Les contrats d’assurance font partie de la pile de papiers que l’on oublie bien trop souvent de lire, consulter et mettre à jour. En effet, les contrats sont souvent multiples et chacun d’entre eux comporte tellement de pages que beaucoup succombent à la tentation de faire confiance à l’agent d’assurance. Pourtant, certains points importants sont trop souvent ignorés et lorsqu’un sinistre se produit, c’est le drame.

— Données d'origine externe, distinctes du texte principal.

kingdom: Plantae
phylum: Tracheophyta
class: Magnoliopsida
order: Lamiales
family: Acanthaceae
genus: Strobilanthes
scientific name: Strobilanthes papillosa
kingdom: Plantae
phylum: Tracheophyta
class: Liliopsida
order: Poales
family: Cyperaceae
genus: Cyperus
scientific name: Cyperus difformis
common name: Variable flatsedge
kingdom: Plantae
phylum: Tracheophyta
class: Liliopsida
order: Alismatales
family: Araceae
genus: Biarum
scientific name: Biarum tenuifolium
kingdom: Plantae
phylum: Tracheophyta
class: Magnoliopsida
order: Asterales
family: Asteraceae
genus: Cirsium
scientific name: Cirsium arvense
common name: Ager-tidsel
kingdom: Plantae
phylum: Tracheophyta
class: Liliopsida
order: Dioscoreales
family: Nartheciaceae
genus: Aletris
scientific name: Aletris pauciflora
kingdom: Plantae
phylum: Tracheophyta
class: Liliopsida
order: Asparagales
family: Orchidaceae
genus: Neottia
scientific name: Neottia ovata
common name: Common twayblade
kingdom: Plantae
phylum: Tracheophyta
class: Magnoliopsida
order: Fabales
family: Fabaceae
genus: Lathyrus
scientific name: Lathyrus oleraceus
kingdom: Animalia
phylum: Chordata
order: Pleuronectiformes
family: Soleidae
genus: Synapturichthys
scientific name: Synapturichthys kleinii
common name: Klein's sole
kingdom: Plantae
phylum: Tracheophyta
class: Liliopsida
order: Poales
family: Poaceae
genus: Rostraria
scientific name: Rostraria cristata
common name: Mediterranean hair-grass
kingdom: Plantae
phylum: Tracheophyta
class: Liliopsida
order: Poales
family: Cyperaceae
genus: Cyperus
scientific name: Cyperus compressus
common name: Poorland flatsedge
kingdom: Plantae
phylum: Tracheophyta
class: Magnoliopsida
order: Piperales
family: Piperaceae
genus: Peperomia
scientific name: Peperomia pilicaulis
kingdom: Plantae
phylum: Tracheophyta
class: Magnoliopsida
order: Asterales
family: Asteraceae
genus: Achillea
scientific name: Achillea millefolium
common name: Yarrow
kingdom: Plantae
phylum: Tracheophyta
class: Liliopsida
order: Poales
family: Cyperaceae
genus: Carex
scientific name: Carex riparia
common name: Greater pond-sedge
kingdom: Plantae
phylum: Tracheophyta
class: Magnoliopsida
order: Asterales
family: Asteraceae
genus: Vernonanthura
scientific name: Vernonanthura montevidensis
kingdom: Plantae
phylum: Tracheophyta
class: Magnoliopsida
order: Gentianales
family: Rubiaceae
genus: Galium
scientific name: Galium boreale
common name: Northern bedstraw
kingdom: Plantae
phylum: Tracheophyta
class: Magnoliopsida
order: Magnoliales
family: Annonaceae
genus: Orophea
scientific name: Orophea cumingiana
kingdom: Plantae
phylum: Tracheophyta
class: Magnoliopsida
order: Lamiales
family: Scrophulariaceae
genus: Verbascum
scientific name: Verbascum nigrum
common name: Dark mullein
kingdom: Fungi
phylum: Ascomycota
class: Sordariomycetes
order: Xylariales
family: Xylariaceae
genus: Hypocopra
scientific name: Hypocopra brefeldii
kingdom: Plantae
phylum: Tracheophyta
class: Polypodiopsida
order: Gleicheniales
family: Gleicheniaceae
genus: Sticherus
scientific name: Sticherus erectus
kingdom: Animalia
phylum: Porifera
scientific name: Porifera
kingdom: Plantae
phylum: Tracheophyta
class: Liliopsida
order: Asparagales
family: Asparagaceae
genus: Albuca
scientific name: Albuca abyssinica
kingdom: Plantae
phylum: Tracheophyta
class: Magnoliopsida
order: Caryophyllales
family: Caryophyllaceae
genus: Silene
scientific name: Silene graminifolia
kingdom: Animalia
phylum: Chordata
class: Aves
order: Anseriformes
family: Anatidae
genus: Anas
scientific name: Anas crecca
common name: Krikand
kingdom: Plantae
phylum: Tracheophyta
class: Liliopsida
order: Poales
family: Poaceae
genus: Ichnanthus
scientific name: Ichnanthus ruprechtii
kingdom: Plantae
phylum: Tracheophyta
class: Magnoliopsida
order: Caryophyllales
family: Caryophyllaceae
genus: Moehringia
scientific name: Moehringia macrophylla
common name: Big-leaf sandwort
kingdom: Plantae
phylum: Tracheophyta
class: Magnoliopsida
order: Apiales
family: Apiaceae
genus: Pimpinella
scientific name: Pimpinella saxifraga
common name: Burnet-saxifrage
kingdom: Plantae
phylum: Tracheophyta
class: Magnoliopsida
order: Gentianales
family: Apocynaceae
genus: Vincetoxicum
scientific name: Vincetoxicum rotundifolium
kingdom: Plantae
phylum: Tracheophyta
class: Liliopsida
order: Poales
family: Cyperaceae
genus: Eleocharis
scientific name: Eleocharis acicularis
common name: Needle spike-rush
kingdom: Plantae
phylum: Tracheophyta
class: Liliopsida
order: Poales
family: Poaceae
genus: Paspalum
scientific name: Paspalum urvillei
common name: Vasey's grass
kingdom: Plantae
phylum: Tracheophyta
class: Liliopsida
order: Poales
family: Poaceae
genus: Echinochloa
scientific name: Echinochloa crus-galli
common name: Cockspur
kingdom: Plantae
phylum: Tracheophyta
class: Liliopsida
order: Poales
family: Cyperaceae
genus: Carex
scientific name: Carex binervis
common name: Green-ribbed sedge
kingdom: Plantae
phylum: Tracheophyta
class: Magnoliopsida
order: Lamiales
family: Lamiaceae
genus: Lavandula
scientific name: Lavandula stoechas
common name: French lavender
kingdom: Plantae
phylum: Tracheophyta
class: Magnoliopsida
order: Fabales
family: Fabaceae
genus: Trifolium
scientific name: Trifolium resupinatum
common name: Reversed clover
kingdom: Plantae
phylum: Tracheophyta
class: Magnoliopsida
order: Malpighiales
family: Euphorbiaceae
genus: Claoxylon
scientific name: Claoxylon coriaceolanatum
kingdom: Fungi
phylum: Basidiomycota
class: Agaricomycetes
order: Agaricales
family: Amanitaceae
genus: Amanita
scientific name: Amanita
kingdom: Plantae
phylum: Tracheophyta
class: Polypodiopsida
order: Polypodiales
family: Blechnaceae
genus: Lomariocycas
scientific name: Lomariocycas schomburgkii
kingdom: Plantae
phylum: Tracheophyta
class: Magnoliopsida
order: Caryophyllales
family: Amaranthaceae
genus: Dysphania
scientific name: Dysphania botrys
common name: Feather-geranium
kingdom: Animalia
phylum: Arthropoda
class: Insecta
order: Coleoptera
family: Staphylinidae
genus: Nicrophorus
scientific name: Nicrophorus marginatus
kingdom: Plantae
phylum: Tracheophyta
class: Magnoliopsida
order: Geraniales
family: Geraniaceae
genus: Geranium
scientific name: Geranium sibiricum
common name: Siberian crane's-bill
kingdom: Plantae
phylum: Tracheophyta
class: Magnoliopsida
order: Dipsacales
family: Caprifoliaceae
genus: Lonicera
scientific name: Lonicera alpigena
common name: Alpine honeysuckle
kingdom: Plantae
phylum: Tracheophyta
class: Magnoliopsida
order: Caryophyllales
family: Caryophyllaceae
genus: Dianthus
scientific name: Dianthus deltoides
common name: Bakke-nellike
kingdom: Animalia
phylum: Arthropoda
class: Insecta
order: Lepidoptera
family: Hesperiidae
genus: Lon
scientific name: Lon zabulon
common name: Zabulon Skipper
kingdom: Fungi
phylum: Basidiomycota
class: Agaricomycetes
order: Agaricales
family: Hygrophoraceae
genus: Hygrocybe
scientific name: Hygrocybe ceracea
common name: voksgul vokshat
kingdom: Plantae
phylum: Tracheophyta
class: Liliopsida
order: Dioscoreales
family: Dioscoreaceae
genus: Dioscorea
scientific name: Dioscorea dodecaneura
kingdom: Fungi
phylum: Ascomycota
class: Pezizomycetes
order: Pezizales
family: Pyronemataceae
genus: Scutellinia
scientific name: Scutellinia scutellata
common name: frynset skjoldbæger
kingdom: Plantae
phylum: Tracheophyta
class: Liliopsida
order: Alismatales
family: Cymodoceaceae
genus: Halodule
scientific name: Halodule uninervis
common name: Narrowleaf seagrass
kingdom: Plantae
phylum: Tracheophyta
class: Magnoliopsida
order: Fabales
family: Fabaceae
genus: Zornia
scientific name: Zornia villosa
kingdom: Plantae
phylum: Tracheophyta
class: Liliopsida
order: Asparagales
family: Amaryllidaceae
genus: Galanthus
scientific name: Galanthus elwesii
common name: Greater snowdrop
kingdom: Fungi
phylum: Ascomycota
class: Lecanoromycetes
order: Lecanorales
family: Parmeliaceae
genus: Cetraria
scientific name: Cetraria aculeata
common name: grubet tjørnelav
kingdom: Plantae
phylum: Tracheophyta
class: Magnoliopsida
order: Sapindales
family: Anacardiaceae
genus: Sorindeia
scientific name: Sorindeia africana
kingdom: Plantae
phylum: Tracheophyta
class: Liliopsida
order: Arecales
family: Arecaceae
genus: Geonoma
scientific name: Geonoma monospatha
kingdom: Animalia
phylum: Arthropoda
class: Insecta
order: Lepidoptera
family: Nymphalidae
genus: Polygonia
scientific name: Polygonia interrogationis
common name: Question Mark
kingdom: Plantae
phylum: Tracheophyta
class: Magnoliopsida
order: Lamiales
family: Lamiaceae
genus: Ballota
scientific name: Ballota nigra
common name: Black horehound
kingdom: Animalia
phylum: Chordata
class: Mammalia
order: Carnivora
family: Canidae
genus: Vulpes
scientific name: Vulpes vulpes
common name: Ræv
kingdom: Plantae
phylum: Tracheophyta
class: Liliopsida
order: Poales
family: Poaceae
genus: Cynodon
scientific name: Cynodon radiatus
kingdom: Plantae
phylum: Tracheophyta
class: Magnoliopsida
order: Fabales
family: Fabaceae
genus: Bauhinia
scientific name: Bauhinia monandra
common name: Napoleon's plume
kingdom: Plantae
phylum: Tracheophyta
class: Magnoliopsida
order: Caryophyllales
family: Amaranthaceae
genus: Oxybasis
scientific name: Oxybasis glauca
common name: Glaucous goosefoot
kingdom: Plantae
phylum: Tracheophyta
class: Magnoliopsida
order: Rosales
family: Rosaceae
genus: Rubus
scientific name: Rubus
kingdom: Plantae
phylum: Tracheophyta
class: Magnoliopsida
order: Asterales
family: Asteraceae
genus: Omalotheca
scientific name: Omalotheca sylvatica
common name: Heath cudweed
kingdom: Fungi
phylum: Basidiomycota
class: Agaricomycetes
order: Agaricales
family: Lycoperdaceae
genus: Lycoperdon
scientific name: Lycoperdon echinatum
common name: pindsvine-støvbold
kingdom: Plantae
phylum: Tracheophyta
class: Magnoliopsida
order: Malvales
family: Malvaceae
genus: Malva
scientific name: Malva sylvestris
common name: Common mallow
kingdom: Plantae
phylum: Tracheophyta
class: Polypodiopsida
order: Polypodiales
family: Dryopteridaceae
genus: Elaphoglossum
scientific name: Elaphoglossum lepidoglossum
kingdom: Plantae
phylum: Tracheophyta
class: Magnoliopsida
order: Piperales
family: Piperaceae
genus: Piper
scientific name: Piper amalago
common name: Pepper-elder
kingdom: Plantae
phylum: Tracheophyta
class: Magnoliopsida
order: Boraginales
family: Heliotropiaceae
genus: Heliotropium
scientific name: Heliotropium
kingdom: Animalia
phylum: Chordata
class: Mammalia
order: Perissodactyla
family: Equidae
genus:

Nous allons donc éplucher certains aspects afin de démystifier les grandes lignes des contrats et j’espère qu’à la fin, chacun sera sensibilisé aux risques encourus en cas de mauvaise déclaration ou d’un contrat bâclé.

Le type de contrat

Il existe des contrats pour les professionnels et d’autres pour les particuliers. Que ce soit pour sa voiture, sa maison ou même ses animaux, ces contrats ont un périmètre d’action et une différence de prix qui se justifie par la différence de risque. En effet, si dans les deux cas, le fait de se comporter « en bon père de famille » prévaut sur presque tout, il n’en demeure pas moins que l’on n’attend pas la même chose d’un professionnel que d’un particulier. Donc, si vous êtes professionnel, vous devez avoir un contrat d’assurance qui couvre votre activité.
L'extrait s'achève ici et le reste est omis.